How to inversely transform time series predictions to add seasonality back in?

Question

I have transformed some data to make it stationary before fitting an ARIMA(1,0,1) model. I specifically want to manually transform the data to better understand the process.

I can successfully fit a model and make n predictions, my issue is now inversely transforming that data back so my predictions are meaningful. I can't use the inverse of the original function as the training data and number of predictions will likely always be different lengths and this seems to conflict with the functions.

 remove_seasonality <- function(x) {
  t <- seq_along(x)
  sin_term <- sin(2 * pi * t / 52)
  cos_term <- cos(2 * pi * t / 52)
  lm_model <- lm(x ~ sin_term + cos_term)
  residuals(lm_model)
}
subset_data_two$x_deseasonalized <- remove_seasonality(subset_data_two$Nitrogen_Dioxide)
detrended_data <- subset_data_two

split_data <- function(data, train_or_test, prop) {
  ordered_data <- data[order(data$Date), ]
  row_count <- nrow(ordered_data)
  train_size <- round(prop * row_count)
  
  if (train_or_test == "train") {
    train_data <- ordered_data[1:train_size, ]
    return(train_data)
  } else if (train_or_test == "test") {
    test_data <- ordered_data[(train_size + 1):row_count, ]
    return(test_data)
  } else {
    stop("train_or_test must be either 'train' or 'test'")
  }
}
training_data <- split_data(detrended_data, "train", 0.85)
test_data <- split_data(detrended_data, "test", 0.85)



# 3.0 Fit Model
fix <- training_data[,c("Date", "x_deseasonalized")]
fixed_tseries <- read.zoo(fix)
fix_model <- arima(fix$x_deseasonalized, order=c(1,0,1))


# 4.0 Forecast
forecasted <- forecast(fix_model, h = 3

Answer 1

You are removing seasonality by fitting a linear model and working with the residuals.
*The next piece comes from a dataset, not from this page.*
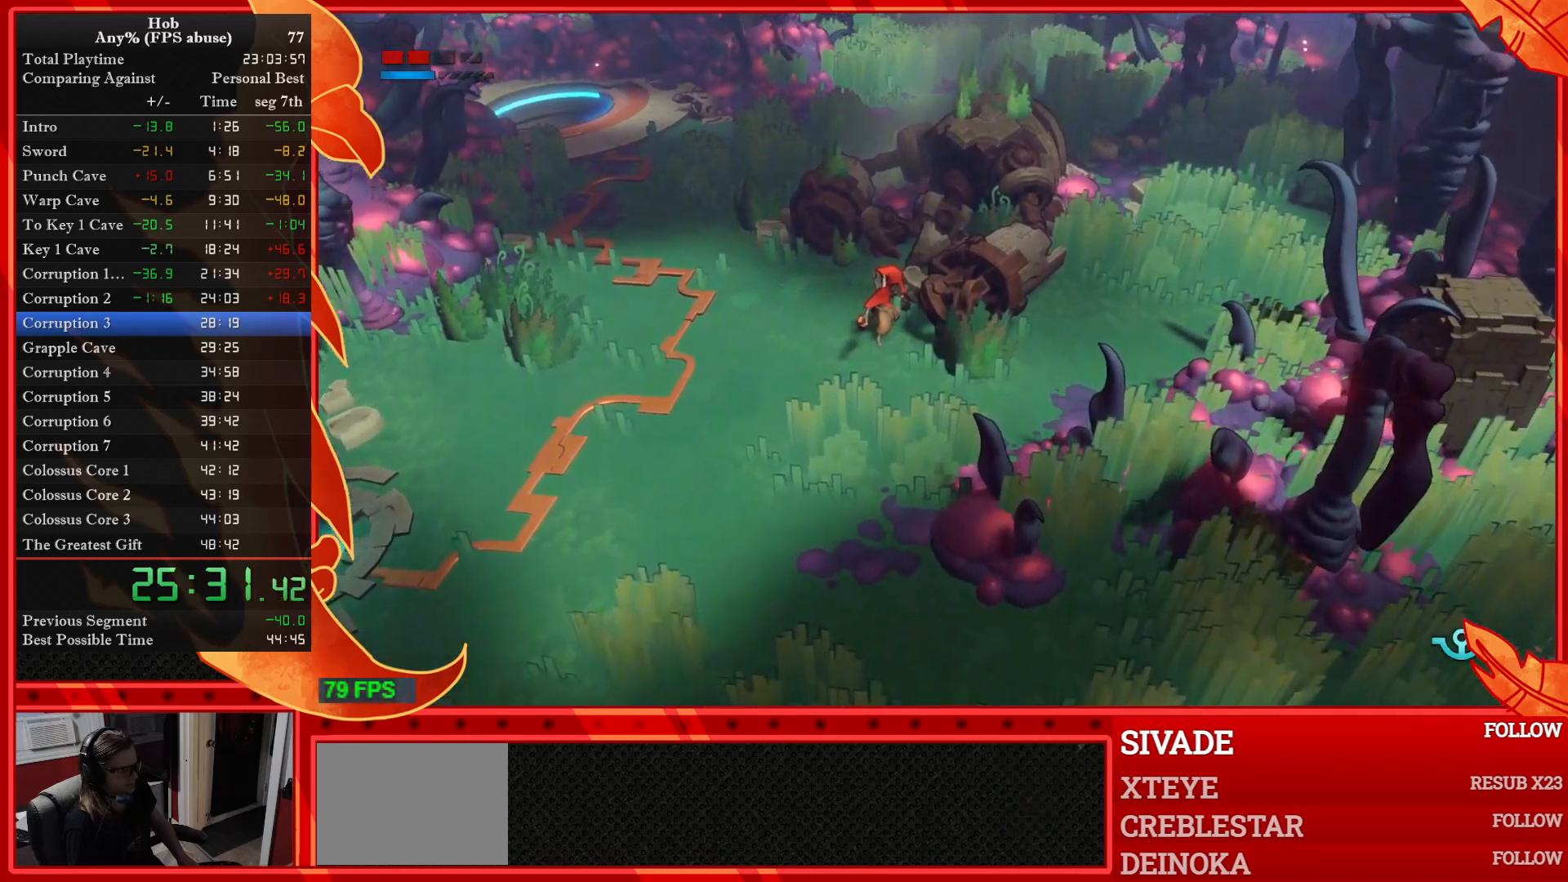
{"dt_ms": 500, "buttons": [], "left_stick": "up-left", "right_stick": "center", "button_events": []}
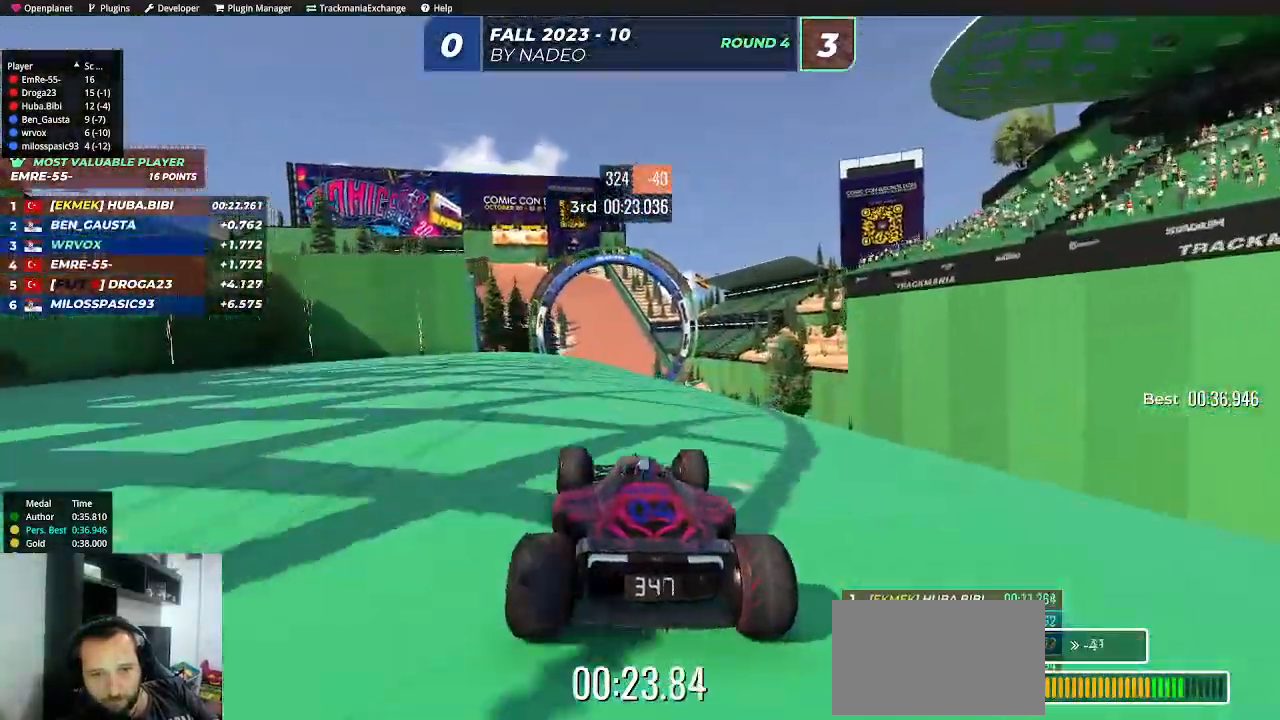
Gameplay with keyboard; each line is a JSON object with the keys held at the frame after it. "events" lists presses ("down") and releases ("up") of "down", "left", "right", "shift" and "up" between this image and that frame as [ms after this image, input, new state], when the widget could be followed in between. No other keys are recorded. Mouse input is not recorded.
{"keys": ["up"], "events": [[367, "right", "down"], [433, "right", "up"]]}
That's a reasonable approach for simple sinusoidal seasonality, though a different shape of seasonality might need additional harmonics, i.e. higher frequency terms.

After you remove the seasonality, you throw away the coefficients of the linear fit. At that point you've lost the possibility of restoring it. You should either save those coefficients, or recompute them based on the original data, and then add in predictions using that model to the predictions of your ARIMA model.

You mention that you are using training and test data separately. That shouldn't matter, as long as you use predictions based on the same covariates. That's not obvious from your code, since you are using data index as covariate rather than week of year, which is what your detrending suggests you're using. It'll still be okay as long as train_size takes away an exact number of years, but otherwise won't work.

So I'd suggest the following: for detrending, compute day of year or week of year from Date, and use that as the covariate. Then you can just do predictions for a different dataset using the same method.

BTW, if you had posted reproducible code I could have posted demo code, but you didn't, so I didn't.